Veteran green-energy pioneer Amory Lovins has a road map that businesses and governments the world over can use to reduce their reliance on fossil fuels and generate significant savings, profits and growth.
It can be tempting for business to see green energy use as corporate window dressing, a drain on organisational profits or something incidental to the serious business of a hydrocarbon-fueled global economy.
Yet Amory Lovins, co-founder, Chairman and Chief Scientist at the influential green Rocky Mountain Institute think tank, believes this is a serious mistake for any business focused on long-term survival and profitability - and not just because of recent high global oil prices.
In his new book Reinventing fire, he argues that committing to phasing out fossil fuel use in the medium to long term can actually improve employee productivity, cut energy bills, make manufacturing processes more efficient and mitigate risk.
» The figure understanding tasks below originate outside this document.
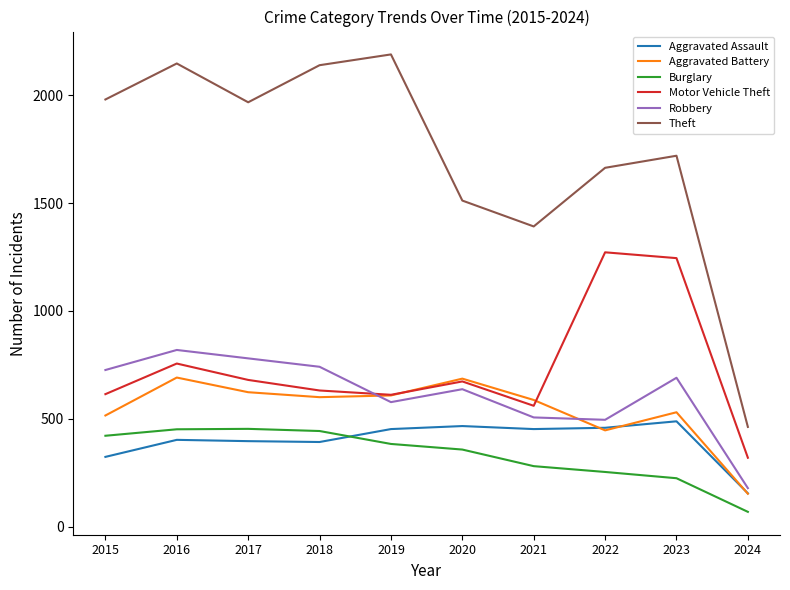

Is it true that Aggravated Assault equals 68 at 2015?

False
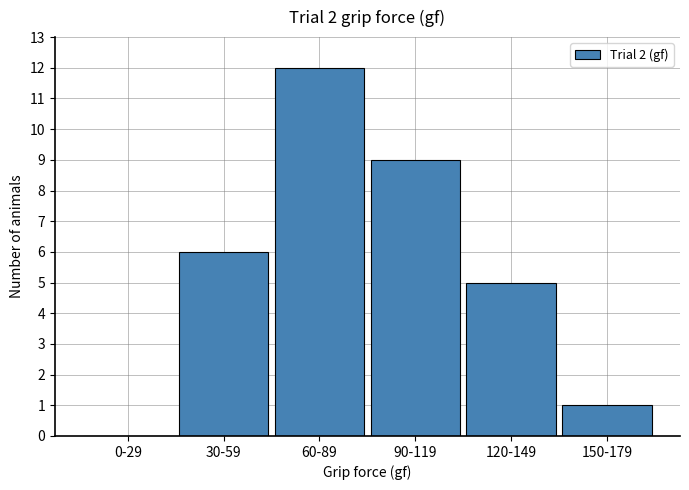

Reading left to right, list all the values displayed in this chart.

0-29=0	30-59=6	60-89=12	90-119=9	120-149=5	150-179=1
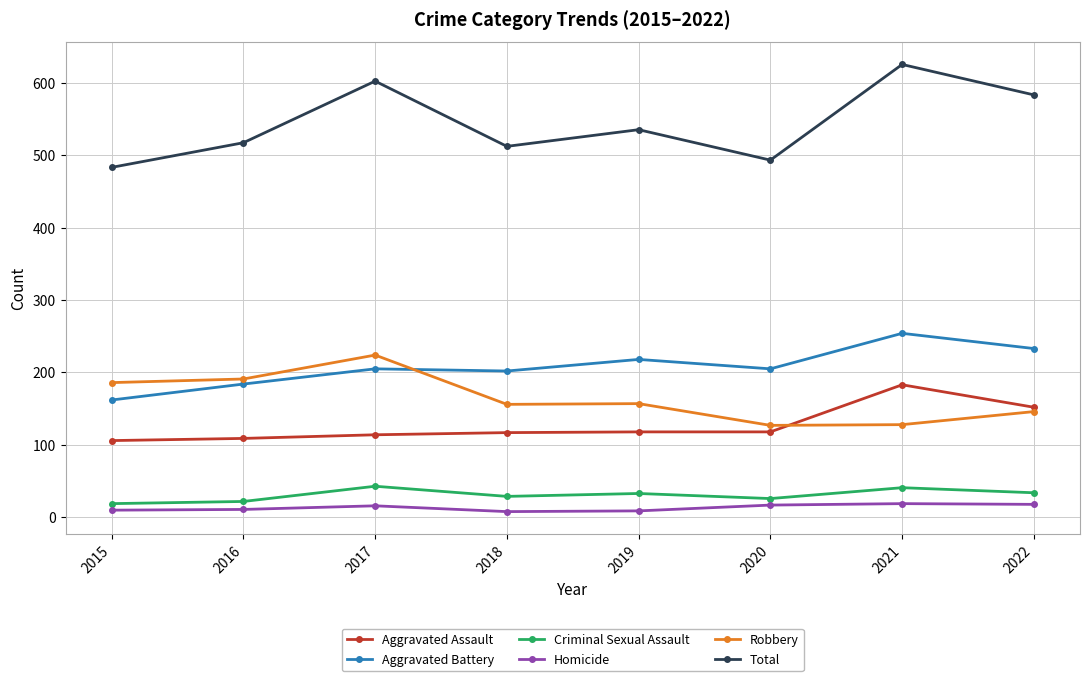

Rank the series at 2020 from lowest to highest value.

Homicide, Criminal Sexual Assault, Aggravated Assault, Robbery, Aggravated Battery, Total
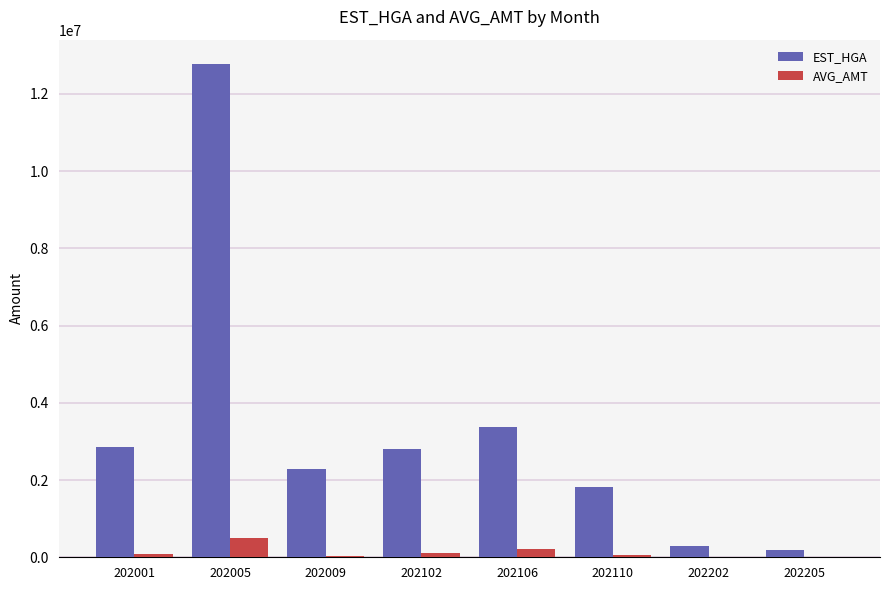

Is the value of EST_HGA at 202009 greater than the value of AVG_AMT at 202205?

Yes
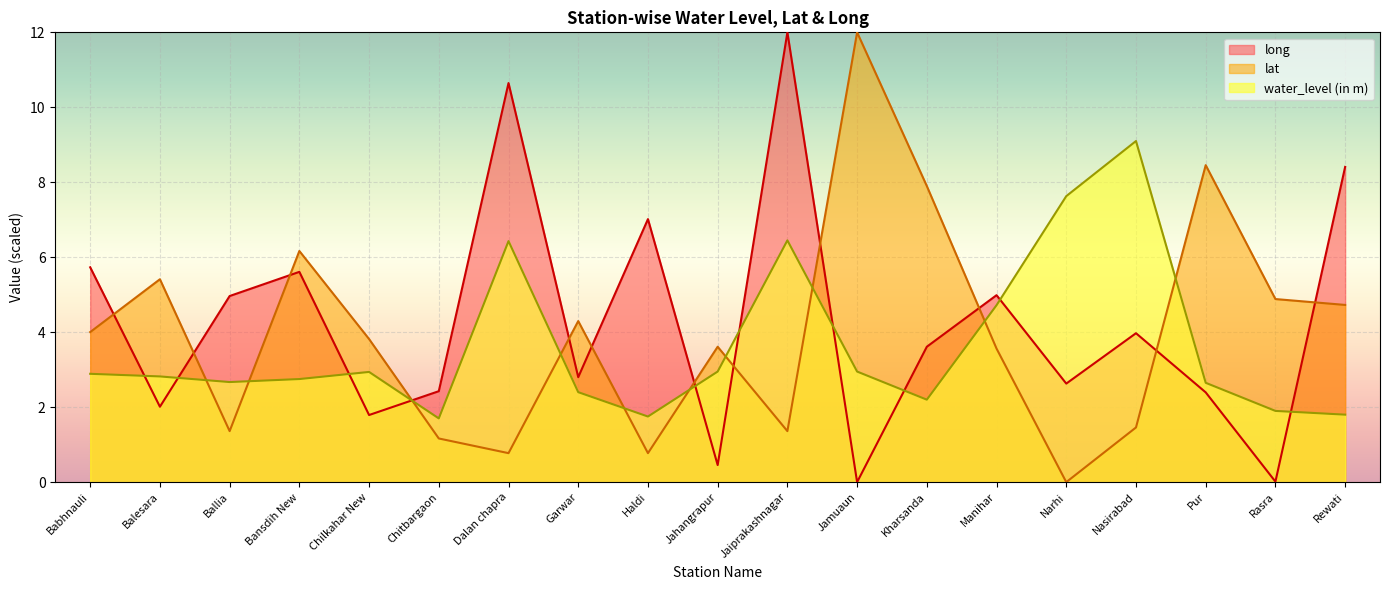

At which label does lat reach its peak?

Jamuaun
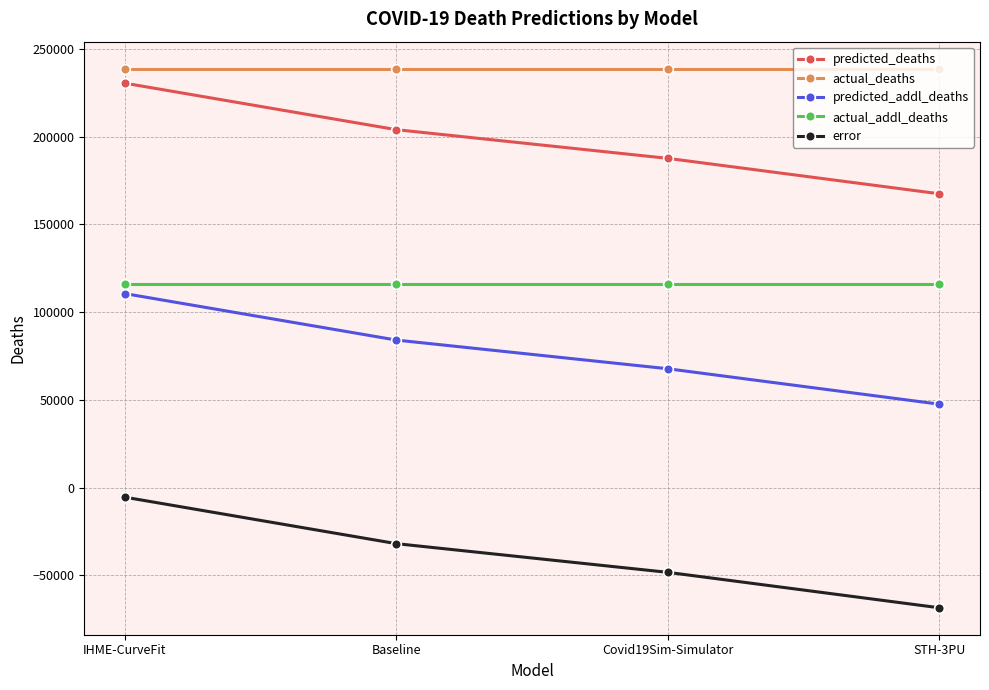

What is the lowest value of the predicted_deaths series?

167496.0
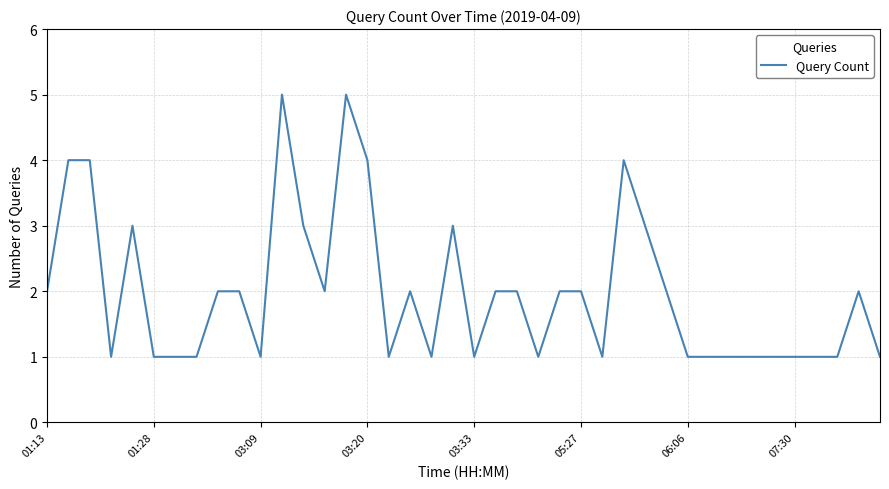

How many lines are shown in the chart?

1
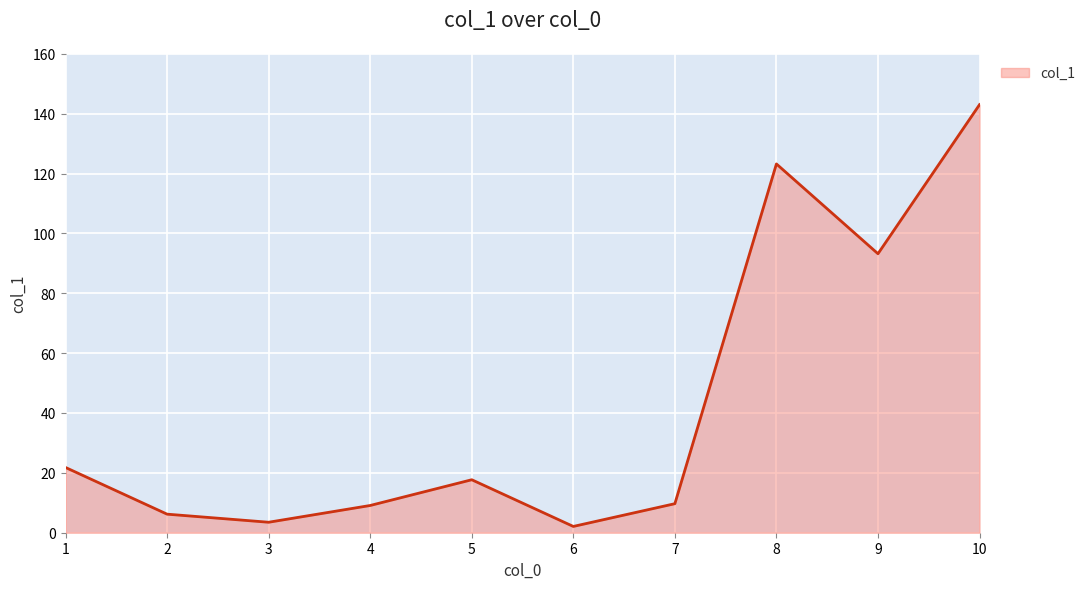

What is the sum of all values?

429.5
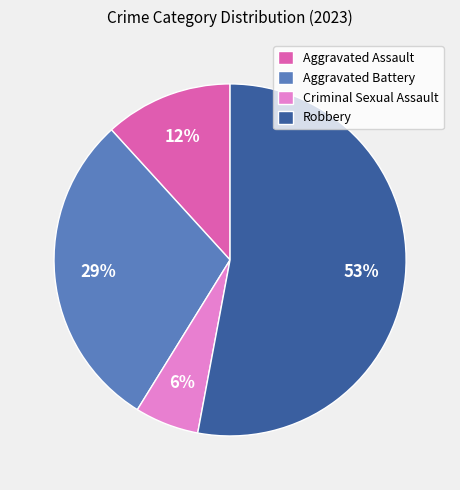

The Criminal Sexual Assault slice represents 6% of the pie. True or false?

True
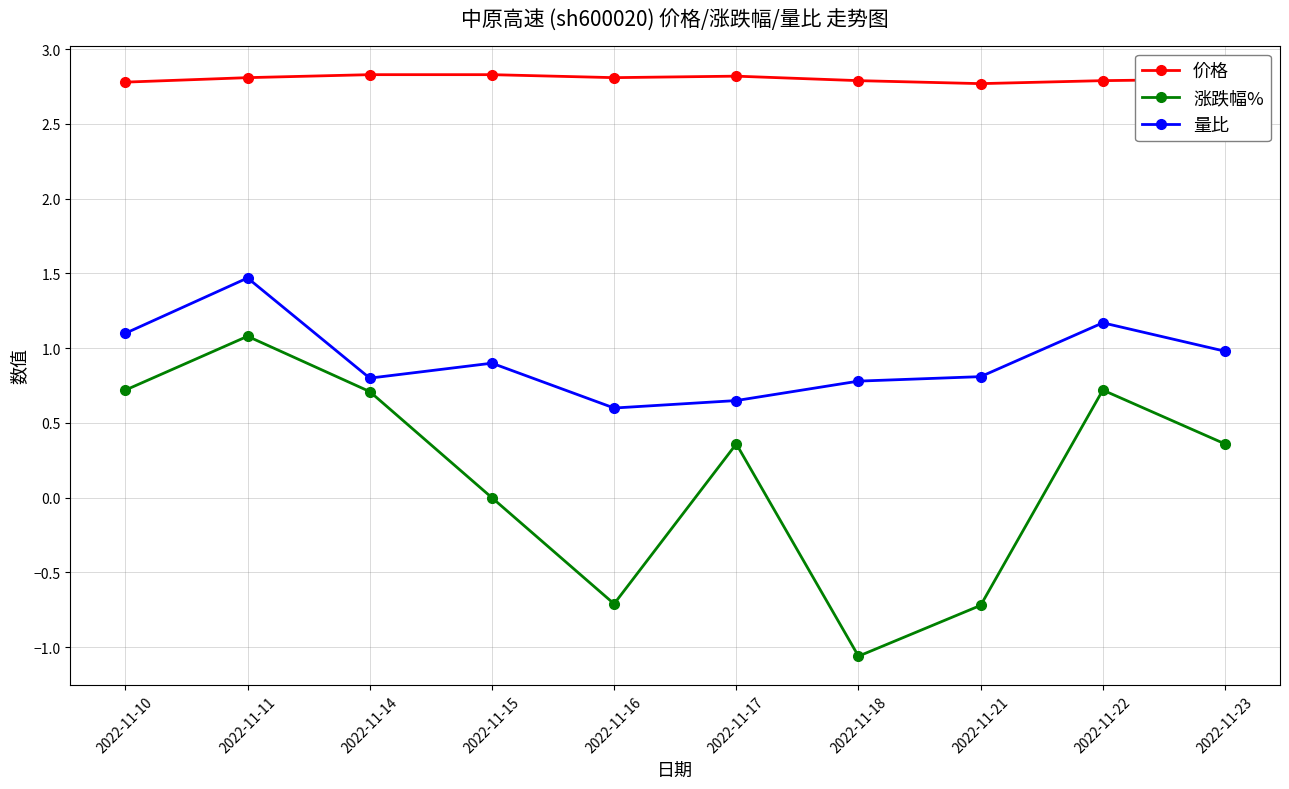

At which category is the sum across all series the highest?

2022-11-11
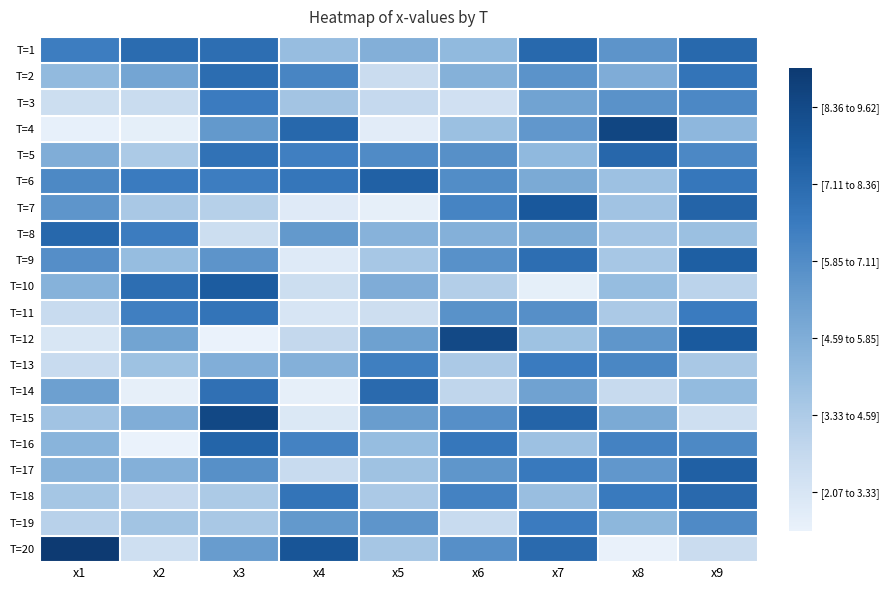

Reading left to right, list all the values displayed in this chart.

T=1: x1=7.0	x2=7.7	x3=7.6	x4=4.6	x5=5.1	x6=4.7	x7=7.8	x8=6.2	x9=7.8
T=2: x1=4.7	x2=5.5	x3=7.6	x4=6.7	x5=3.2	x6=5.1	x7=6.2	x8=5.3	x9=7.4
T=3: x1=3.1	x2=3.2	x3=7.1	x4=4.2	x5=3.3	x6=2.9	x7=5.6	x8=6.2	x9=6.6
T=4: x1=2.2	x2=2.2	x3=6.0	x4=7.8	x5=2.4	x6=4.5	x7=6.1	x8=9.1	x9=4.8
T=5: x1=5.2	x2=4.0	x3=7.4	x4=6.9	x5=6.5	x6=6.3	x7=4.7	x8=7.8	x9=6.6
T=6: x1=6.6	x2=7.1	x3=7.0	x4=7.3	x5=8.1	x6=6.5	x7=5.4	x8=4.4	x9=7.2
T=7: x1=6.2	x2=4.1	x3=3.7	x4=2.4	x5=2.2	x6=6.8	x7=8.4	x8=4.3	x9=8.0
T=8: x1=7.8	x2=7.0	x3=3.1	x4=6.0	x5=5.0	x6=5.1	x7=5.3	x8=4.2	x9=4.4
T=9: x1=6.4	x2=4.6	x3=6.2	x4=2.5	x5=4.1	x6=6.3	x7=7.6	x8=4.1	x9=8.2
T=10: x1=5.0	x2=7.6	x3=8.2	x4=3.1	x5=5.2	x6=3.8	x7=2.2	x8=4.6	x9=3.6
T=11: x1=3.2	x2=6.9	x3=7.4	x4=2.7	x5=3.1	x6=6.3	x7=6.4	x8=4.0	x9=7.1
T=12: x1=2.7	x2=5.6	x3=2.1	x4=3.4	x5=5.7	x6=9.0	x7=4.4	x8=6.1	x9=8.3
T=13: x1=3.2	x2=4.4	x3=5.2	x4=5.1	x5=7.0	x6=4.0	x7=7.1	x8=6.7	x9=4.1
T=14: x1=5.7	x2=2.2	x3=7.5	x4=2.2	x5=7.7	x6=3.5	x7=5.7	x8=3.3	x9=4.6
T=15: x1=4.3	x2=5.2	x3=9.1	x4=2.6	x5=5.9	x6=6.4	x7=8.0	x8=5.4	x9=3.0
T=16: x1=4.9	x2=2.1	x3=7.9	x4=6.8	x5=4.6	x6=7.2	x7=4.4	x8=6.8	x9=6.6
T=17: x1=5.0	x2=5.1	x3=6.3	x4=3.2	x5=4.3	x6=6.1	x7=7.1	x8=6.1	x9=8.1
T=18: x1=4.2	x2=3.3	x3=4.0	x4=7.4	x5=4.0	x6=6.8	x7=4.5	x8=7.1	x9=7.8
T=19: x1=3.7	x2=4.3	x3=4.1	x4=6.0	x5=6.2	x6=3.2	x7=7.1	x8=4.8	x9=6.5
T=20: x1=9.6	x2=3.0	x3=5.9	x4=8.5	x5=4.2	x6=6.4	x7=7.7	x8=2.1	x9=3.2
While the world may still rely overwhelmingly on fossil fuels for transport and power, Lovins believes their cost has begun to out weigh their benefits. The inherent cost of finding, extracting and burning fossil fuels makes renewable energy more that competitive, Lovins argues, even before factoring in environmental impacts.
The big solutions for the next 30 years lie in four main areas of business activity - transport, buildings, industry and electricity generation. They include high-tech initiatives such as lightweight aircraft design, smarter power grids and traffic systems. Others are more straightforward: congestion charging and better building insulation.
The paybacks can be substantial. Lovins believes efficient building retrofits would pay for themselves four times over through extra productivity. Since many of these solutions are based on making better use of existing, everyday technology, developing economies arguably have the greatest gains to make.
Parts of the developing world are already leapfrogging the West in renewables adoption, says Lovin: "In Kenya, more households now get their energy from solar than off the grid. Installing efficient solar panels in a village can get productivity up. A simple telecoms network can double a village's income in its first year of use."
In 2011, more than half of the growth in renewables came from developing countries, particularly China, which has ambitious cleantech initiatives. Lower global prices for solar products are just one benefit.
Chinese companies, rather than the state, are leading this transformation. By contrast, the West has looked to its governments to lead investment in renewables, whether through tax breaks, feed-in-tarrifs or plant construction.
Despite some successes, in Sweden and Denmark in particular. Lovins believes businesses need to lead the transition in the West too.
Those that fail to keep pace with the changes will find themselves at an increased commercial disadvantages, hindering their ability to innovate and attract the best people.
As for the shale gas revolution happening in the US, which has the potential to be replicated globally, Lovins does not foresee it threatening the investment case for renewables.